Posted: Fri Jan 09, 2004 7:24 am
by JDionne
wdudek wrote:Since you stated that loading each file works, I'd suggest using a hex editor to look at the concatenated file, at the byte position starting where the first file ends, to see if there's anything unusual in the data that won't show up in an editor.
um hex editor? have no idea even about the name of such a thing. Which one would u sugest?
Jim

Posted: Fri Jan 09, 2004 12:29 pm
by wdudek
Try this one

http://www-physics.mps.ohio-state.edu/~prewett/hexedit/

it's free so your not wasting any money if it doesn't work out for you. Ultra edit also works, but unless you pay for it you can only use the trial version.

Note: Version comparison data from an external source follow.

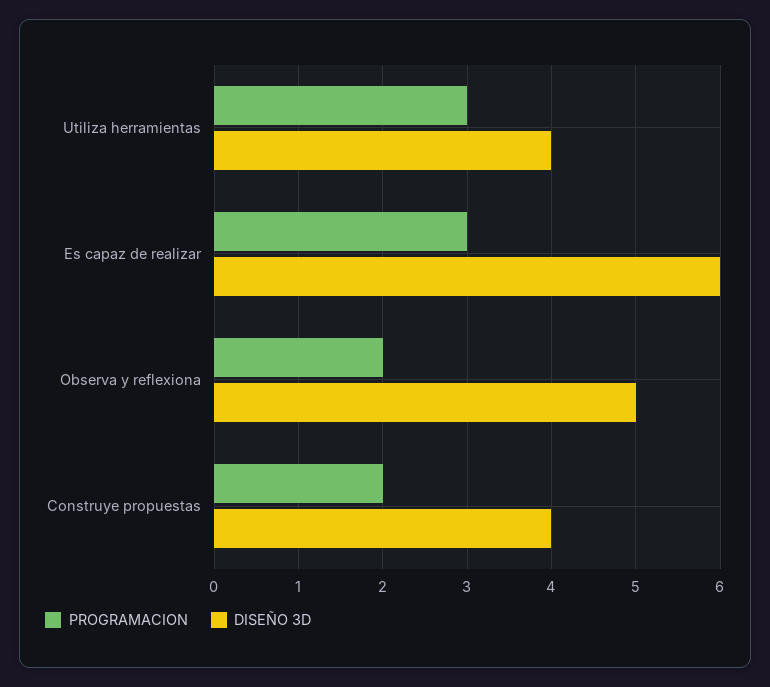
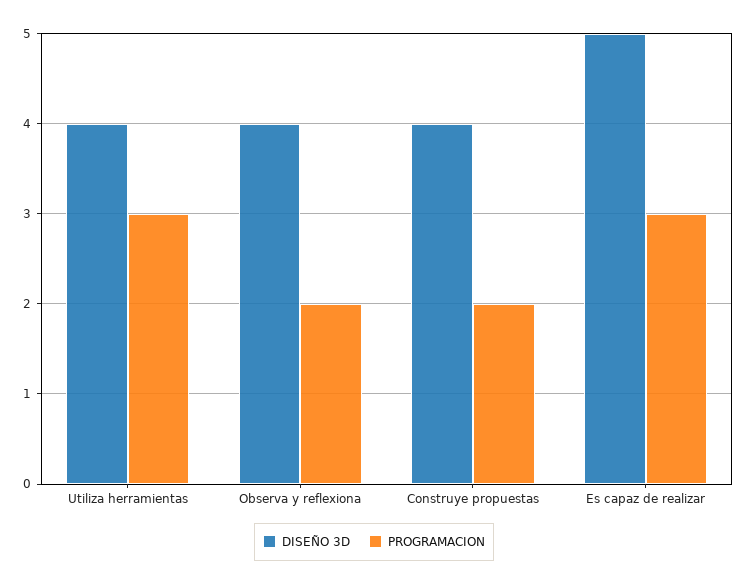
  {
    "PROGRAMACION": {
      "Utiliza herramientas": 3,
      "Es capaz de realizar": 3,
      "Observa y reflexiona": 2,
      "Construye propuestas": 2
    },
    "DISEÑO 3D": {
      "Utiliza herramientas": 4,
-     "Es capaz de realizar": 6,
+     "Es capaz de realizar": 5,
-     "Observa y reflexiona": 5,
+     "Observa y reflexiona": 4,
      "Construye propuestas": 4
    }
  }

Hex editors are similiar to a text editor like notepad, except that you are not viewing the ascii characters that may or may not be displayed in such an editor, but instead the decimal or hexadecimal (thus the name) number that represents this data. Therefore, you will be able to see the carriage return and linefeed characters 13 and 10 in dec (i might have that backwards) and any other non displayable character that may be in your data and could be causing problems.

Posted: Fri Jan 09, 2004 12:45 pm
by JDionne
wdudek wrote:Try this one

http://www-physics.mps.ohio-state.edu/~prewett/hexedit/

it's free so your not wasting any money if it doesn't work out for you. Ultra edit also works, but unless you pay for it you can only use the trial version.

Hex editors are similiar to a text editor like notepad, except that you are not viewing the ascii characters that may or may not be displayed in such an editor, but instead the decimal or hexadecimal (thus the name) number that represents this data. Therefore, you will be able to see the carriage return and linefeed characters 13 and 10 in dec (i might have that backwards) and any other non displayable character that may be in your data and could be causing problems.
thanx ill give it a go and get back to you guys at the begining of the week
Jim

Posted: Mon Jan 12, 2004 8:00 am
by aaronej
JDionne wrote: Its not a delimiter problem i reran the job with a dilimter that was not in the data "|" and it still failed. I havent seen the option of omit newline so im sure i didnt check it. like to know where it is though so that i can check to be certain. i dont think i have a <CR> or <LF> in the data, i can get the original file to load its the file that has been combined with the dos copy command that will not load. still scratching around here
Jim
Try using a routine that checks the data for carriage returns or line feeds. I have this issue and use some code like this ina routine to check this:

Code: Select all

Ans = CONVERT(CHAR(13), '', CONVERT(CHAR(10), '', Arg1))
I just pass the data I am looking at into this routine (Arg1) and spit out the data with the line feeds and carriage returns removed (Ans).

Hope this helps!

Aaron